You're right, I just compared the author list to the news article and not to the paper. Sorry, took me a bit to absorb that one.

Yeah, it's an interesting paper. They're specifically trying a different method of extracting text.

I'm not taking the position that the text isn't in the model, or that it isn't possible to make the model repeat some of that text. We know 100% that the text that they're looking for is part of the training set. They mention that fact themselves in the paper and also choose books that are public domain and so guaranteed to be in the training set.

My contention was with the idea that you can just sit down at a model and give it a prompt to make it recite an entire book. That is simply not true outside of models that have been manipulated to do so (by training them on the book text for several hundred epochs, for example).

The purpose of the work here was to demonstrate a way to prove that a specific given text is part of a training set (which useful for identifying any potential copyright issues in the future, for example). It is being offered as proof that you can just prompt a model and receive a book when it actually proves the opposite of that.

Their process was to, in phase 1, prompt with short sequences (I think they used 50 tokens like the 'standard' experiments, I don't have it in front of me) and then, if the model returned a sequence that matched the ground truth then they would give it a prompt to continue until it refused to continue.
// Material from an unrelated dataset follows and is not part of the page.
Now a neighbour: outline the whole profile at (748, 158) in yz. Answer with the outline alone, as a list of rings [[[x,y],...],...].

They would then 'score' the response by looking for sections in the response where it matched the written text and measuring the length of text which matched (a bit more complex than that, but the details are in the text)

In order to test a sequence they needed 52 prompts telling the model to continue, in the best case, to get to the end/a refusal.

The paper actually gives a higher score than ~40%. For The Great Gatsby, a book which is public domain and considered a classic, they achieved a score of 97.5%. I can't say how many prompts this took but it would more than 52. The paper doesn't include all of the data.

Yes, you can extract a significant portion of text of items that are in the training set with enough time and money (it cost $134 to extract The Hobbit, for example). You can also get the model to repeat short sentences from text a high percentage of the time with a single prompt.

However, the response was to a comment that suggested that these two things were both combined and that you could use a single magical prompt to extract an entire book.

Yet most AI models can recite entire Harry Potter books if prompted the right way, so that’s all bullshit.

The core of the issue, about copyright, is that a work has to be 'highly transformative'. Language models transform a book in such complex ways that you have to take tens of thousands or hundreds of thousands of samples from the, (I don't know the technical term) internal representational space of the model, in order to have a chance of recovering a portion of a book.